HL Deb 17 February 1970 vol 307 cc1081-6

3.25 p.m.


My Lords, I beg to move that the Drivers' Hours (Goods Vehicles) (Modifications) Order 1970, a copy of which has been laid before this House on January 22, be approved. The Memorandum explaining the effect of the Order and a general explanatory booklet on goods vehicles drivers' hours are available in the Printed Paper Office. This Order is made in exercise of my right honourable friend's powers under Section 96(12) of the Transport Act 1968 to make certain modifications to the requirements of Section 96 of the Act as they affect drivers of goods vehicles. A separate Order has been laid before the House for passenger vehicles. Section 96 of the Act sets out the permitted driving times and periods of duty of drivers of goods and passenger vehicles, but the Order dealing with passenger vehicles will be moved in your Lordships' House on another occasion. To-day, we are dealing only with goods vehicles.

The House will remember that my right honourable friend's predecessor announced in another place, in a Written Answer on July 25, 1969, that Part VI of the Transport Act 1968, which deals with drivers' hours and records, should be brought into effect on March, 1970. Briefly, the Order, if approved, will have the effect of virtually exempting certain people, like doctors, midwives, window cleaners and maintenance engineers, from the drivers' hours rules when they choose to travel in estate cars or light vans instead of in the normal private cars. These people are not really goods vehicle drivers at all, and the rules were never intended to apply to them. The Order also includes a concession to drivers engaged in building construction and civil engineering work, so that time at the wheel while off the road—I stress "off the road"—will not count as driving time. Other exemptions and concessions are contained in the Drivers' Hours (Goods Vehicles) (Exemptions) Regulations 1970 which were laid before the House on February 10.

::::

-- WHAT IS BEING ASKED --
Continue the Lords speech on goods vehicle drivers' hours, starting after its final sentence. The listing that comes next is not needed for anything here.

-- THE DATA --
::::

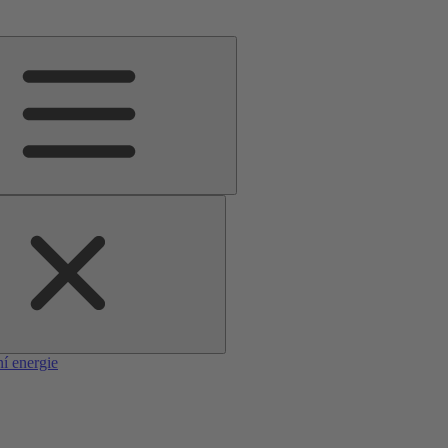
í energie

::::

-- EXERCISE RESPONSE --
In case noble Lords should wonder why the exemptions are split up in this way between this Order and the Regulations I have just mentioned I should explain that Regulation-making power is confined to emergencies and other cases of special need, while the Order-making power is intended for more general exemption and for modifying the provisions of Section 96. In the debates which took place in both Houses on the Transport Bill, and during extensive consultations with over 200 representative organisations after the Act was passed, a formidable number of claims for exemption and concession from the general rule were made, covering virtually every section of the industry.

To meet all these would in my view make nonsense of the whole legislation and would reduce considerably the benefits accruing from the Act. Even so, a considerable concession was made by my right honourable friend's predecessor during the Committee stage of the Transport Bill in another place when, to help all concerned to adjust to the proposed reductions in drivers' hours, he announced that the general reductions would be made in two stages instead of one. My right honourable friend has had the task of studying all the claims made for exemption and concessions with a view to allowing only those which are genuinely needed to prevent a serious breakdown in the existing transport services. A number of concessions of this kind are being provided.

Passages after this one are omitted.